La PlayStation a été lancée en Europe le 29 septembre à 299 £, dans bien plus de pays que prévu par Sony. « Ils étaient assez mécontents de moi – ils voulaient vraiment que nous ne lancions au Royaume-Uni, en France et en Allemagne, en raison de dépenses publicitaires possibles », dit Deering. « J’ai dit que ça irait ailleurs de toute façon, et il y aurait d’autres problèmes, et je m’en remettrais. Alors nous sommes allés partout sauf en Scandinavie, où nous n’avons pu arriver qu’en novembre environ. » À la fin de l’année, son équipe avait expédié 600 000 unités, en utilisant l’expérience et les contacts de Deering avec les entreprises d’édition de films et de musique de Sony. SCEE a finalement couvert la Russie, l’Inde et le Moyen-Orient. Fin mars 2007, Sony avait vendu 102 millions de PlayStations.

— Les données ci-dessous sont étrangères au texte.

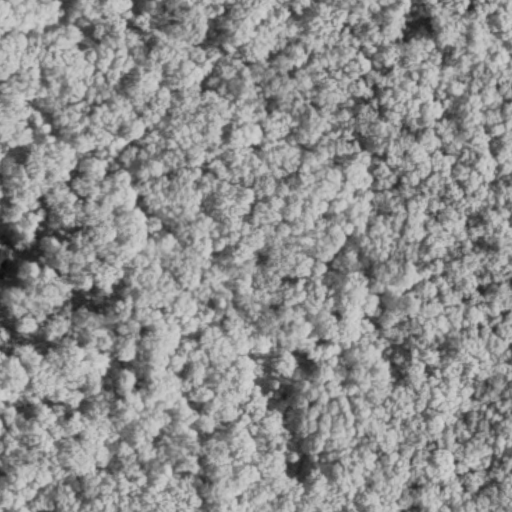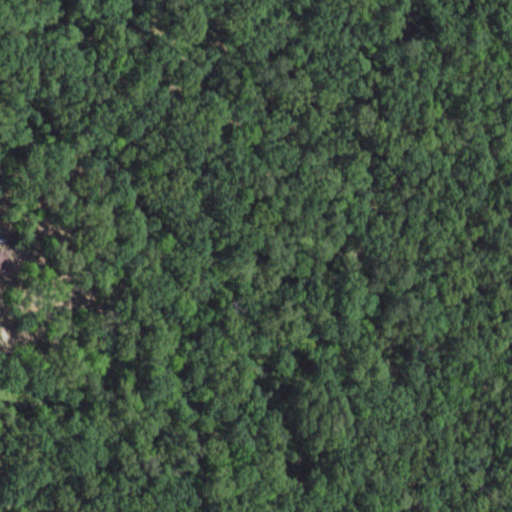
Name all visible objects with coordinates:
building: (2, 261)
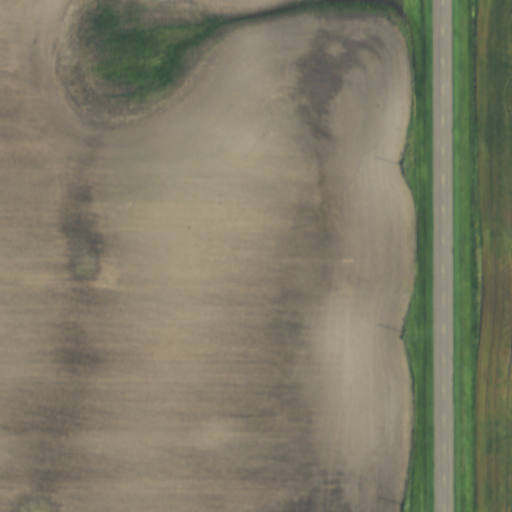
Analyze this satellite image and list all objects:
road: (444, 255)
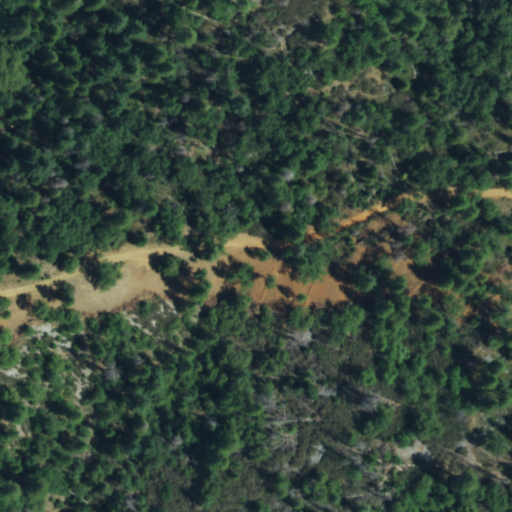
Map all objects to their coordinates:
road: (424, 192)
road: (169, 257)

Les ventes entre SCEA et SCEE étaient presque égales, démontrant l’importance de l’Europe sur le marché mondial du jeu. Et c’était un marché du jeu transformé par une nouvelle façon de faire des affaires et donné une nouvelle légitimité par la présence d’une entreprise respectée au niveau international comme Sony. La PlayStation était le produit d’une confluence de la bonne technologie au bon moment et au bon prix, mais il a fallu à Sony pour la créer. En effet, il est difficile d’imaginer une autre entreprise que Sony, armée de l’expérience et des capacités combinées de ses divisions matérielle, logicielle et de divertissement, produisant une histoire comme PlayStation.

Cette fonctionnalité a d’abord été publiée dans le magazine EDGE, numéro 200. Pour plus comme la longue lecture que vous venez de terminer, pourquoi ne pas envisager de prendre un abonnement numérique ou imprimé au magazine primé.